Haitian president-elect Michel Martelly urged opponents on Thursday to work with him to rebuild the quake-hit Caribbean nation after being officially declared the winner of last month’s run-off election.
Martelly’s fledgling Reypons Peysan party won only three parliamentary seats and to enact the reforms Haiti needs so badly, he will have to forge deals with the ruling Unity Party, which consolidated its power in the legislature.
Diplomatic sources, meanwhile, claimed that Haitian President Rene Preval’s Unity party used its influence to manipulate votes in the legislative elections in its favor.
“There was a lot of pressure” on election officials ahead of the official results unveiled earlier, a European diplomat said. “The international community is surprised by the difference between preliminary results and those unveiled yesterday.”
Martelly, on a trip to Washington, urged his compatriots to work together.
“We shouldn’t see this as an engagement into a fight between each other. We should see it as a collaboration, and this collaboration must be harmonious so it can be fructuous,” he told journalists.
In Port-au-Prince, election officials confirmed the former singer and carnival entertainer’s presidential victory — with a resounding 67.57 percent of the vote — over former first lady Mirlande Manigat.
Preval’s Unity party expanded its presence in the lower house Chamber of Deputies, taking 46 of the 99 seats, and gained an absolute majority in the Senate with 17 of the 30 seats.
“We are in a position to choose the prime minister,” leading Unity Senator Joseph Lambert said. “We are not going to block the work of the head of state, but he must obtain our support.”
Martelly has yet to make an official announcement but observers believe he could ask Unity’s Jean-Max Bellerive — a respected figure well-known to the international community — to stay on as prime minister and form a government.
As Martelly courted vital foreign investment on his trip to the US, violence erupted in several towns back home following the overnight announcement of the definitive poll results.
Demonstrators burned vehicles and blocked roads in protests linked to the legislative elections. At least one person was killed but UN police said the circumstances were unclear.
During his three-day trip to the US, Martelly cut a very different figure from the bad boy entertainer of old and earned a ringing endorsement from US Secretary of State Hillary Rodham Clinton.
In addition to lunching with Clinton at the State Department, the incoming Haitian leader met with the chiefs of the Inter-American Development Bank, the World Bank, the IMF and the US Chamber of Commerce.
“We were very pleased the financial institutions are open and flexible to new ideas and the interests of the people of Haiti. We are going to pursue them. Haitians do not want handouts. They want opportunities to create wealth,” Martelly said.
“Haiti is open to the world, and we invite both tourism and businesses to come and visit as early as possible.”
Already the poorest country in the Americas, Haiti was crippled by an earthquake in January last year that killed more than 225,000 people, displaced 1.5 million, and left the capital in ruins.
The pace of reconstruction under Preval has been slow.
Martelly, who takes office May 14, has vowed his first six months will focus on moving hundreds of thousands of quake survivors out of squalid tent cities, tackling a cholera epidemic and boosting agricultural production.

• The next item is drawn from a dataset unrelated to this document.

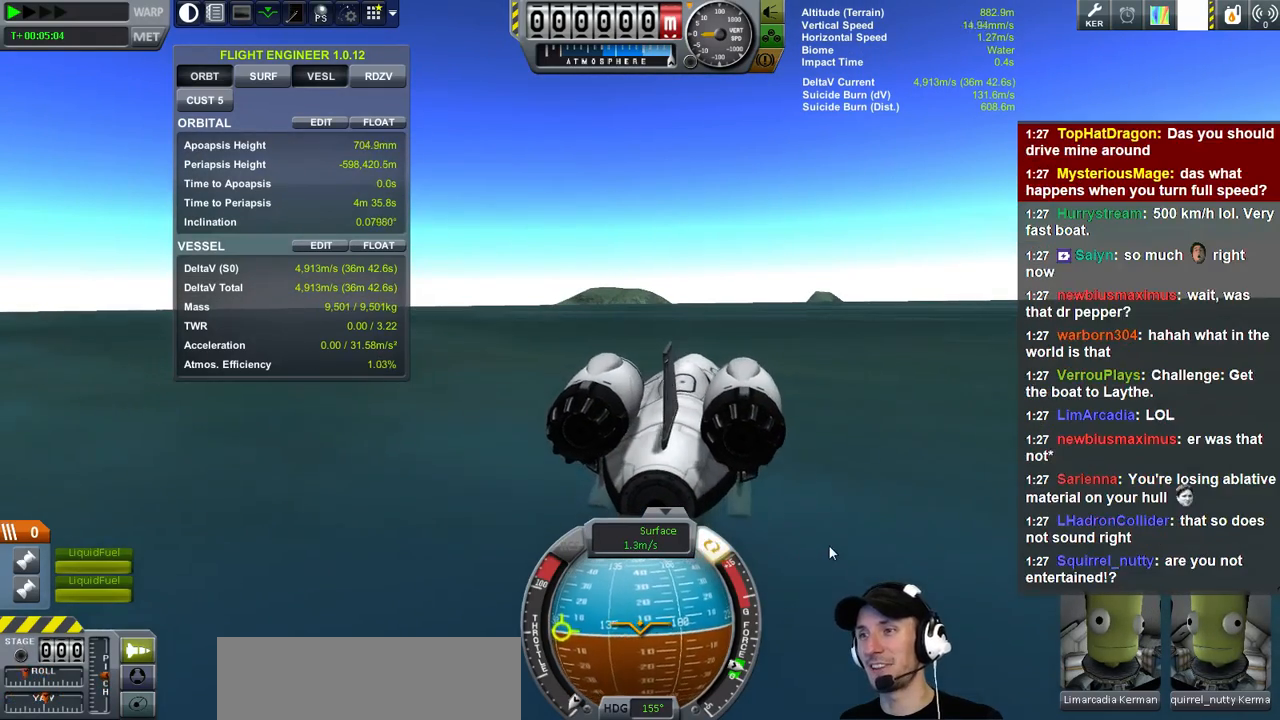
{"keys": ["a"], "events": [[500, "a", "down"]]}
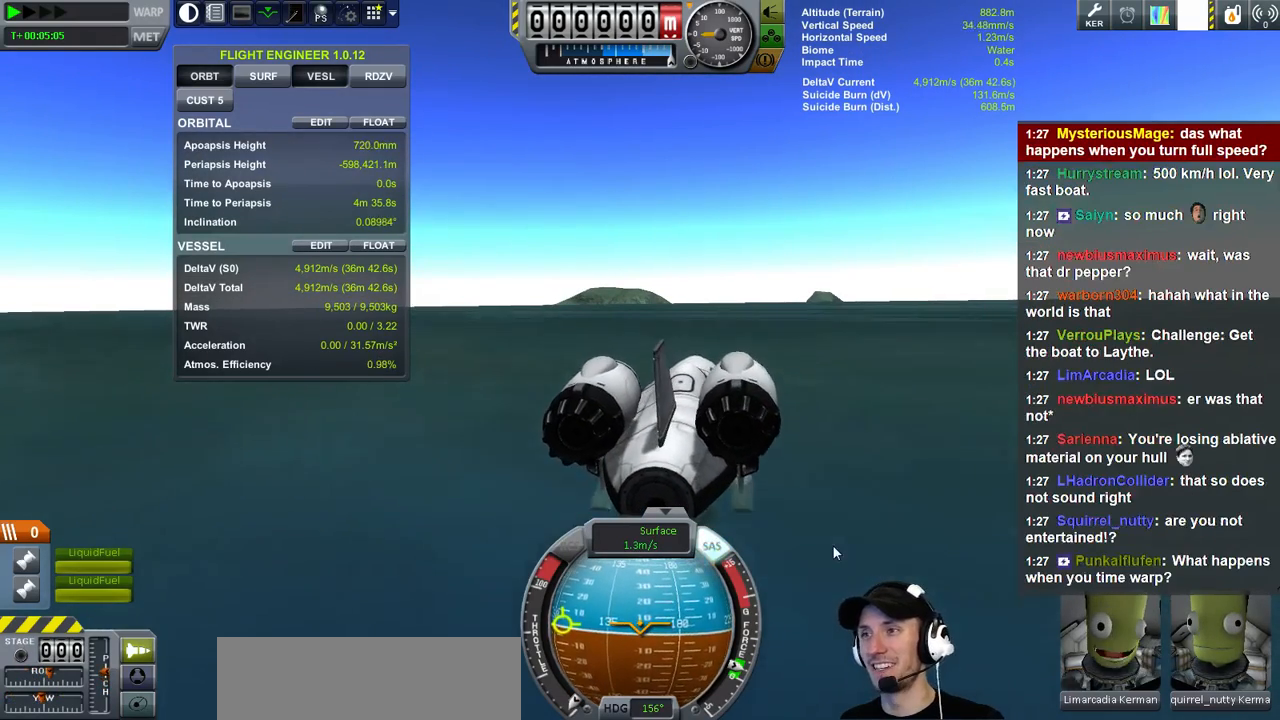
{"keys": ["a"], "events": []}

The international community has pledged billions of US dollars to speed Haiti’s recovery and former US president Bill Clinton, who co-chairs the reconstruction commission, has indicated funds will flow more freely once Martelly has a new government up and running.
“Once I am in office, my government will quickly do an overall assessment to ensure that foreign assistance is going to the people,” Martelly said.
The problems are vast: from endemic poverty and corruption to reforming health and education departments largely dependent on foreign NGOs and dealing with a cholera epidemic that has claimed nearly 5,000 lives since October.
“Haiti today is the republic of NGOs,” Martelly said. “The state has been weakened, and this must change. We need to build up the state’s institutions while making the valuable work of the NGOs more effective and better for the needy.”
Potential time bombs lie on the road ahead for Martelly in the shape of former dictator Jean-Claude “Baby Doc” Duvalier and Haiti’s first democratically elected president, Jean-Bertrand Aristide — both recently returned to Haiti after years in exile.
Martelly backed away on Thursday from earlier suggestions that he would grant amnesties to the pair, saying that would be a matter for the judiciary.